Saved entries:
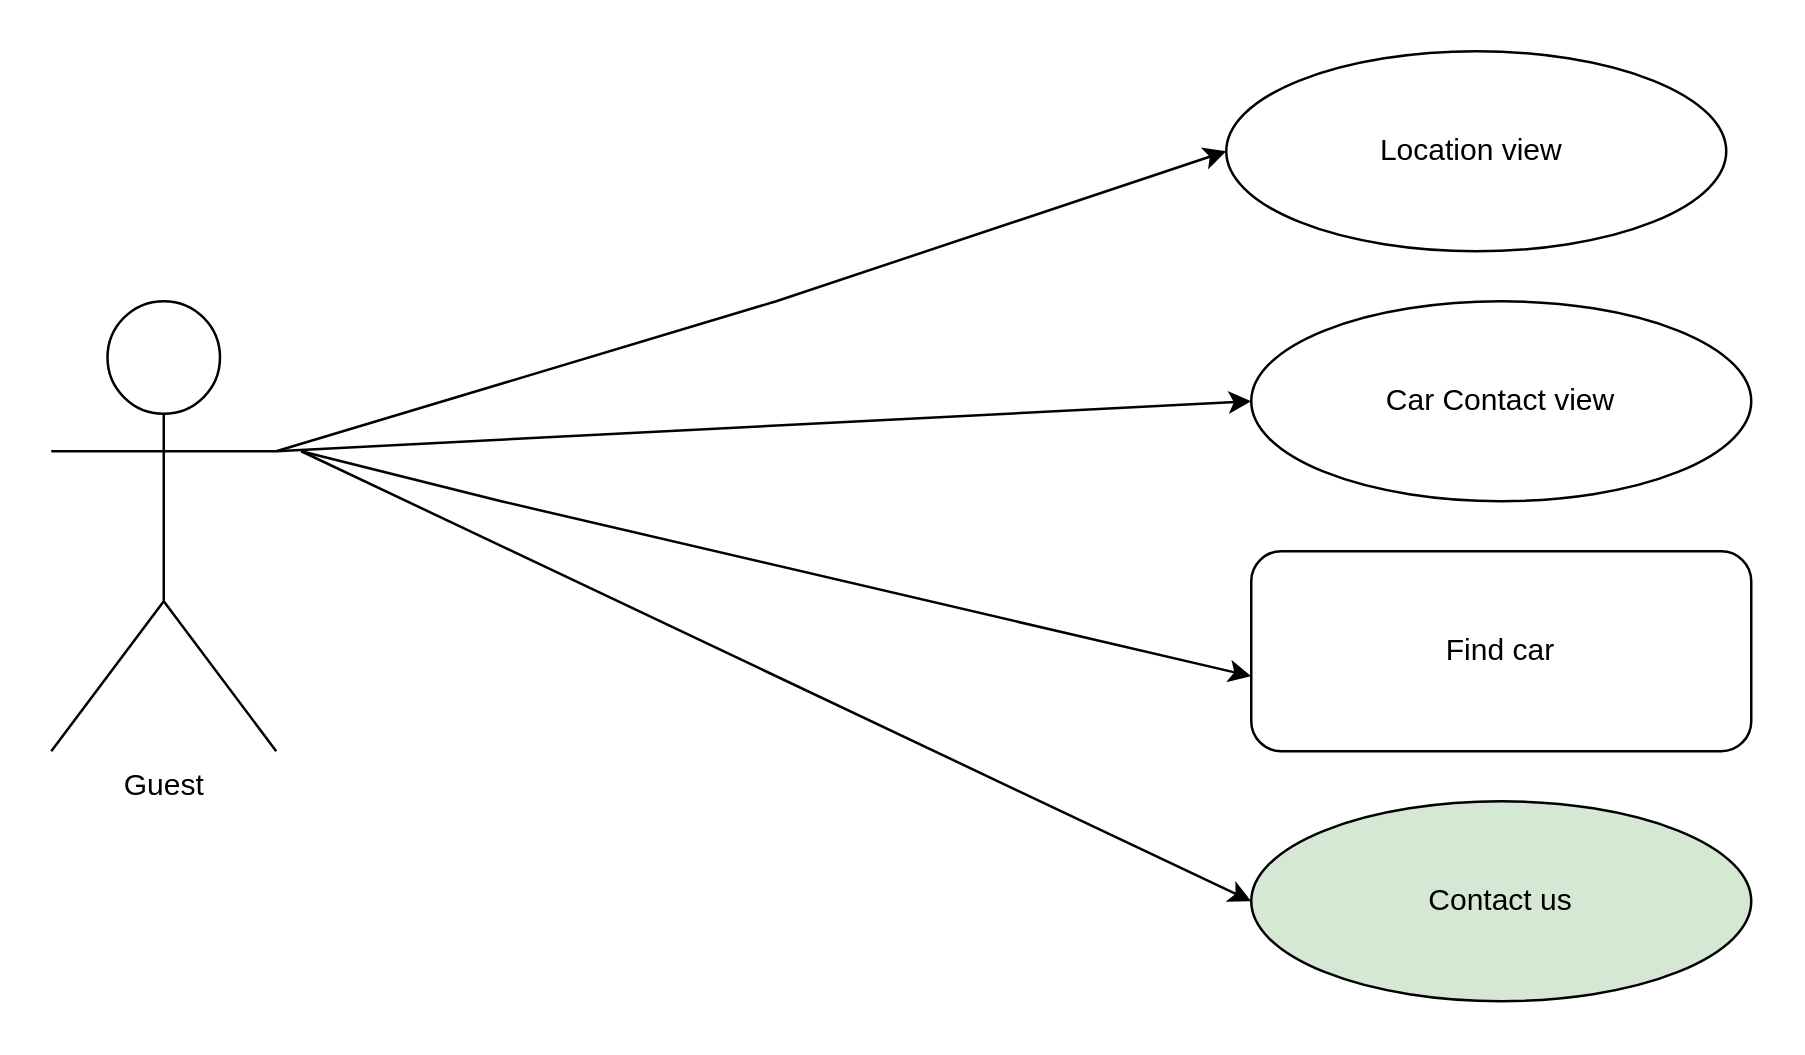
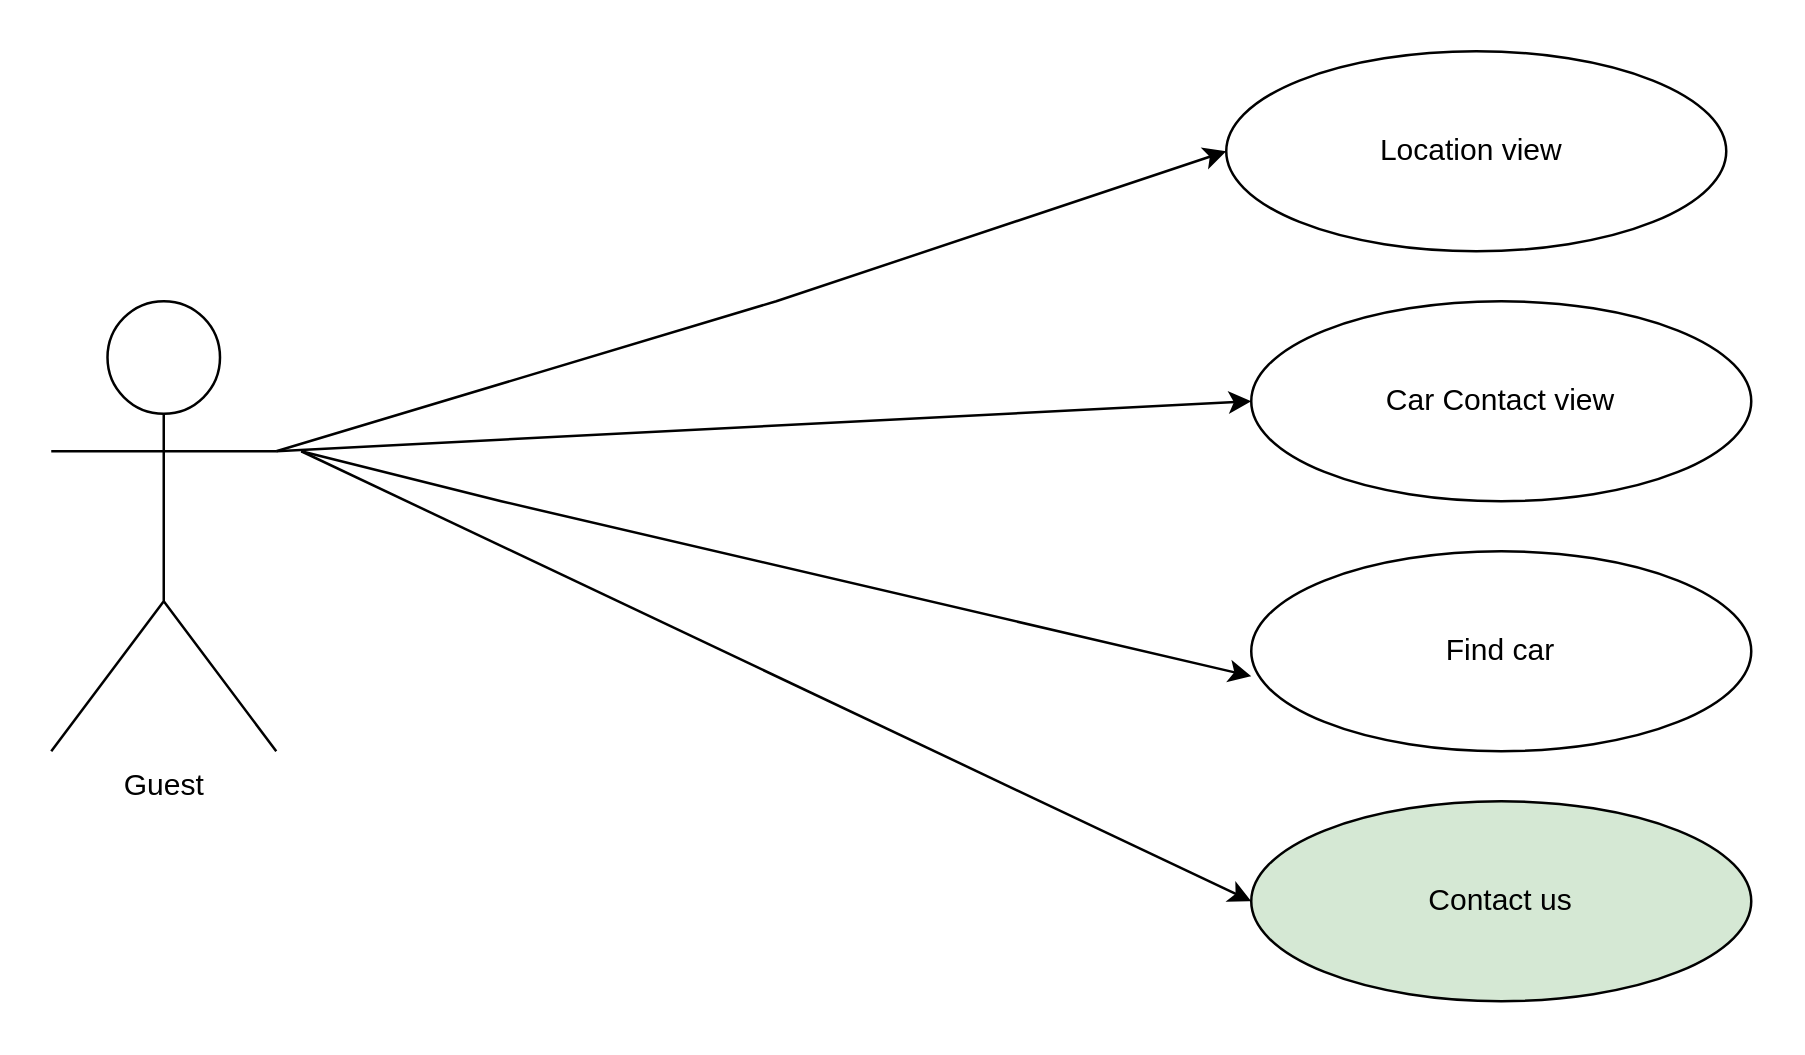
  <mxCell id="0" />
  <mxCell id="1" parent="0" />
- <mxCell id="2" value="Find car" style="whiteSpace=wrap;html=1;rounded=1;" vertex="1" parent="1"><mxGeometry x="500" y="220" width="200" height="80" as="geometry" /></mxCell>
+ <mxCell id="2" value="Find car" style="ellipse;whiteSpace=wrap;html=1;" vertex="1" parent="1"><mxGeometry x="500" y="220" width="200" height="80" as="geometry" /></mxCell>
  <mxCell id="3" value="Contact us" style="ellipse;whiteSpace=wrap;html=1;fillColor=#d5e8d4;" vertex="1" parent="1"><mxGeometry x="500" y="320" width="200" height="80" as="geometry" /></mxCell>
  <mxCell id="4" value="" style="endArrow=classic;html=1;rounded=0;" edge="1" parent="1"><mxGeometry width="50" height="50" relative="1" as="geometry"><mxPoint x="110" y="180" as="sourcePoint" /><mxPoint x="110" y="180" as="targetPoint" /></mxGeometry></mxCell>
  <mxCell id="5" value="" style="endArrow=classic;html=1;rounded=0;" edge="1" parent="1"><mxGeometry width="50" height="50" relative="1" as="geometry"><mxPoint x="110" y="180" as="sourcePoint" /><mxPoint x="490" y="60" as="targetPoint" /><Array as="points"><mxPoint x="310" y="120" /></Array></mxGeometry></mxCell>
  <mxCell id="6" value="" style="endArrow=classic;html=1;rounded=0;entryX=0;entryY=0.5;entryDx=0;entryDy=0;entryPerimeter=0;" edge="1" parent="1" target="10"><mxGeometry width="50" height="50" relative="1" as="geometry"><mxPoint x="110" y="180" as="sourcePoint" /><mxPoint x="480" y="170" as="targetPoint" /></mxGeometry></mxCell>
  <mxCell id="7" value="" style="endArrow=classic;html=1;rounded=0;entryX=0;entryY=0.625;entryDx=0;entryDy=0;entryPerimeter=0;exitX=1;exitY=0.333;exitDx=0;exitDy=0;exitPerimeter=0;" edge="1" parent="1" target="2"><mxGeometry width="50" height="50" relative="1" as="geometry"><mxPoint x="120" y="180" as="sourcePoint" /><mxPoint x="450" y="260" as="targetPoint" /><Array as="points"><mxPoint x="200" y="200" /></Array></mxGeometry></mxCell>
  <mxCell id="8" value="" style="endArrow=classic;html=1;rounded=0;entryX=0;entryY=0.5;entryDx=0;entryDy=0;" edge="1" parent="1" target="3"><mxGeometry width="50" height="50" relative="1" as="geometry"><mxPoint x="120" y="180" as="sourcePoint" /><mxPoint x="450" y="370" as="targetPoint" /><Array as="points" /></mxGeometry></mxCell>
  <mxCell id="9" value="Location view&amp;nbsp;" style="ellipse;whiteSpace=wrap;html=1;" vertex="1" parent="1"><mxGeometry x="490" y="20" width="200" height="80" as="geometry" /></mxCell>
  <mxCell id="10" value="Car Contact view" style="ellipse;whiteSpace=wrap;html=1;" vertex="1" parent="1"><mxGeometry x="500" y="120" width="200" height="80" as="geometry" /></mxCell>
  <mxCell id="11" value="Guest" style="shape=umlActor;verticalLabelPosition=bottom;verticalAlign=top;html=1;outlineConnect=0;" vertex="1" parent="1"><mxGeometry x="20" y="120" width="90" height="180" as="geometry" /></mxCell>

- Aim of the task -
Pick out every line in the records that contains the string "view", and copy each one.

- Output of the exercise -
  <mxCell id="9" value="Location view&amp;nbsp;" style="ellipse;whiteSpace=wrap;html=1;" vertex="1" parent="1"><mxGeometry x="490" y="20" width="200" height="80" as="geometry" /></mxCell>
  <mxCell id="10" value="Car Contact view" style="ellipse;whiteSpace=wrap;html=1;" vertex="1" parent="1"><mxGeometry x="500" y="120" width="200" height="80" as="geometry" /></mxCell>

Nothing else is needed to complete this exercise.